Blending bluegrass, rock and countless other influences that the band cites, Yonder has pioneered a sound of their own, according to their bio provided by Paradigm Talent Agency. With their traditional lineup of instruments, the band may look like a traditional bluegrass band at first glance but they’ve created their own music that transcends any genre.
The Colorado-based foursome has crisscrossed the country for more than a decade now playing such varied settings as festivals, rock clubs, Red Rocks Amphitheater in the band’s home state, and event the Democratic National Convention in Denver.
The band’s loyal fan base has been built from this diverse setting of music venues as fans latched on to their genre-defying original sound.
In between tours, the band spent time working on its fifth studio album. “The Show,” released in 2009, is their second album with rock producer Tom Rothrock. While some might scratch their heads as to why a string band would want a rock producer, this decision was a natural choice for the band.
“We don’t have a lot of nostalgia for the past,” said banjo player Dave Johnston in a press release. “You shouldn’t try to re-create the 1940s. I like to think of us as informed by the past and all the great performers before us. But we also want to look forward rather than give people something that has already been perfected.”
“The Show” has the similar acoustic instrumentation – Adam Aijala on guitar, Johnston on banjo, Jeff Austin on mandolin and Ben Kaufman on bass with all four singing – as many of its classic bluegrass forefathers. The record consists of 13 songs all written by Yonder.
The band has long cited such varied influences as the bluegrass of Del McCoury, Johnson Mountain Boys, Jimmy Martin, Bill Monroe, Osborne Brothers as well as the punk rock of Bad Religion, Black Flag and the Dead Kennedys. Somewhere in between these two tent poles are early 20th century composers and alternative rock bands like Grandaddy and Postal Service. It’s all funneled through the band’s unique chemistry, honed since they first met at an informal club performance in 1998.
Joining Yonder Mountain String Band will be The Travelin’ McCourys, featuring Ronnie McCoury on mandolin, Rob McCoury on banjo, Jason Carter on fiddle and Alan Bartram on bass along with featured guests on guitar and vocals.

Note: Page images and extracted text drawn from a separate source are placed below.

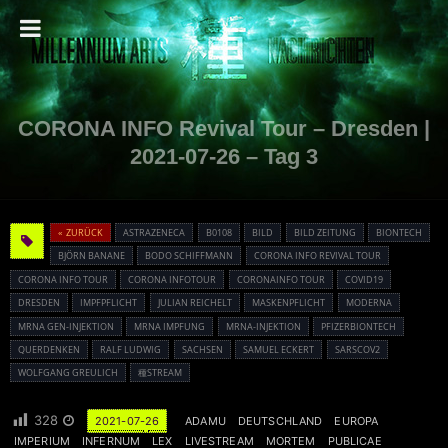
CORONA INFO Revival Tour – Dresden |
2021-07-26 – Tag 3
« ZURÜCK
ASTRAZENECA
B0108
BILD
BILD ZEITUNG
BIONTECH
BJÖRN BANANE
BODO SCHIFFMANN
CORONA INFO REVIVAL TOUR
CORONA INFO TOUR
CORONA INFOTOUR
CORONAINFO TOUR
COVID19
DRESDEN
IMPFPFLICHT
JULIAN REICHELT
MASKENPFLICHT
MODERNA
MRNA GEN-INJEKTION
MRNA IMPFUNG
MRNA-INJEKTION
PFIZERBIONTECH
QUERDENKEN
RALF LUDWIG
SACHSEN
SAMUEL ECKERT
SARSCOV2
WOLFGANG GREULICH
種STREAM
328
2021-07-26
ADAMU
DEUTSCHLAND
EUROPA
IMPERIUM
INFERNUM
LEX
LIVESTREAM
MORTEM
PUBLICAE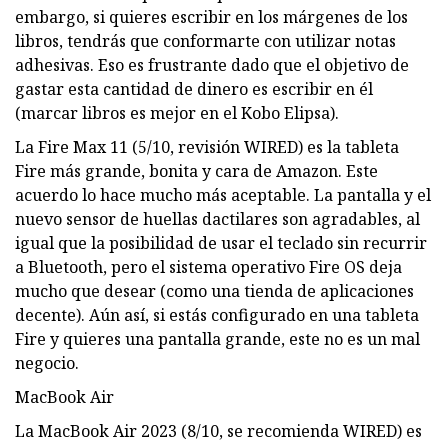
embargo, si quieres escribir en los márgenes de los
libros, tendrás que conformarte con utilizar notas
adhesivas. Eso es frustrante dado que el objetivo de
gastar esta cantidad de dinero es escribir en él
(marcar libros es mejor en el Kobo Elipsa).
La Fire Max 11 (5/10, revisión WIRED) es la tableta
Fire más grande, bonita y cara de Amazon. Este
acuerdo lo hace mucho más aceptable. La pantalla y el
nuevo sensor de huellas dactilares son agradables, al
igual que la posibilidad de usar el teclado sin recurrir
a Bluetooth, pero el sistema operativo Fire OS deja
mucho que desear (como una tienda de aplicaciones
decente). Aún así, si estás configurado en una tableta
Fire y quieres una pantalla grande, este no es un mal
negocio.
MacBook Air
La MacBook Air 2023 (8/10, se recomienda WIRED) es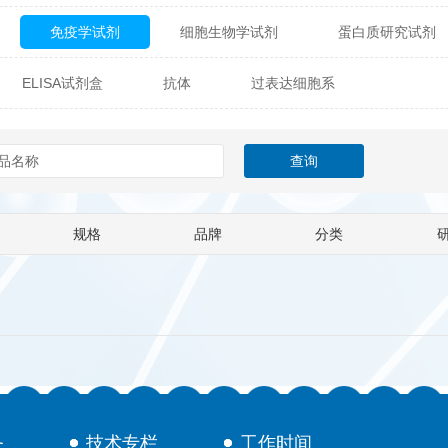
免疫学试剂
细胞生物学试剂
蛋白质研究试剂
itech
热销产品
辰辉创聚生物® (Nebulabio)
B
ELISA试剂盒
抗体
过表达细胞系
材料学试剂
仪器及设备
耗材及常用物品
其他
Verichem Laboratories
Vicbio Biotech
Click Chemistry
gfisher Biotech
Vector Labs
Trilink
VICBIO Bi
mpire Genomics
ImmunAware
IBT Systems
规格
品牌
分类
a
ChemPep
Eagle Biosciences
Cellscript
dira
Hybrid Plastics
Milenia Biotec
SiChem
Biolife Solutions
Pall
Lonza
Omicron Bioche
Abnova
Active Motif
务
技术专栏
工作时间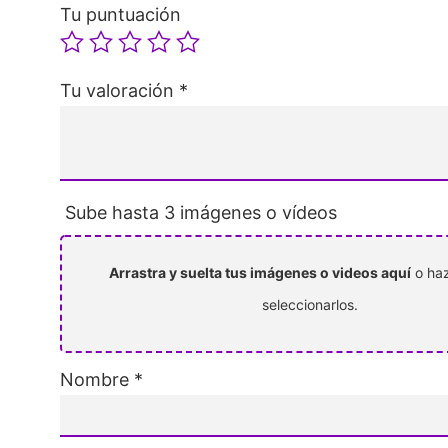
Tu puntuación
Tu valoración
*
Sube hasta 3 imágenes o vídeos
Arrastra y suelta tus imágenes o videos aquí
o haz
seleccionarlos.
Nombre
*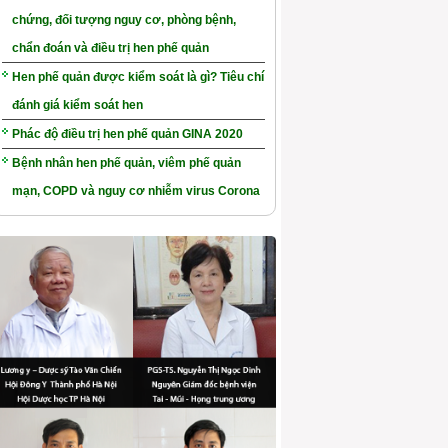
chứng, đối tượng nguy cơ, phòng bệnh,
chẩn đoán và điều trị hen phế quản
Hen phế quản được kiểm soát là gì? Tiêu chí
đánh giá kiểm soát hen
Phác độ điều trị hen phế quản GINA 2020
Bệnh nhân hen phế quản, viêm phế quản
mạn, COPD và nguy cơ nhiễm virus Corona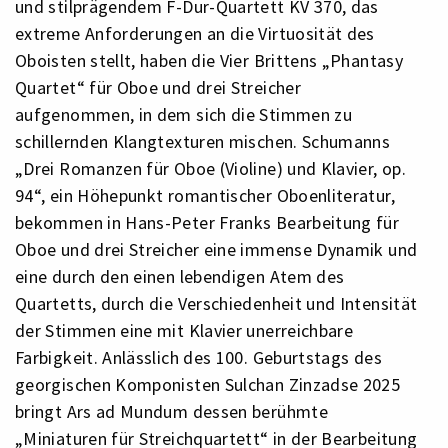
und stilprägendem F-Dur-Quartett KV 370, das
extreme Anforderungen an die Virtuosität des
Oboisten stellt, haben die Vier Brittens „Phantasy
Quartet“ für Oboe und drei Streicher
aufgenommen, in dem sich die Stimmen zu
schillernden Klangtexturen mischen. Schumanns
„Drei Romanzen für Oboe (Violine) und Klavier, op.
94“, ein Höhepunkt romantischer Oboenliteratur,
bekommen in Hans-Peter Franks Bearbeitung für
Oboe und drei Streicher eine immense Dynamik und
eine durch den einen lebendigen Atem des
Quartetts, durch die Verschiedenheit und Intensität
der Stimmen eine mit Klavier unerreichbare
Farbigkeit. Anlässlich des 100. Geburtstags des
georgischen Komponisten Sulchan Zinzadse 2025
bringt Ars ad Mundum dessen berühmte
„Miniaturen für Streichquartett“ in der Bearbeitung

According to the band’s bio provided by Crossover Touring, The Travelin’ McCourys is the latest incarnation of the most awarded band in the history of bluegrass – The Del McCoury Band. As the sons of bluegrass legend Del McCoury, Ronnie and Rob continue their father’s work – a lifelong dedication to the power of bluegrass music to bring joy into people’s lives. Based in tradition the ensemble is loved and respected by the bluegrass faithful but they also bring something fresh and rejuvenating to the stage. The band has a confidence that comes with having paid their dues with 20 years on the bluegrass road.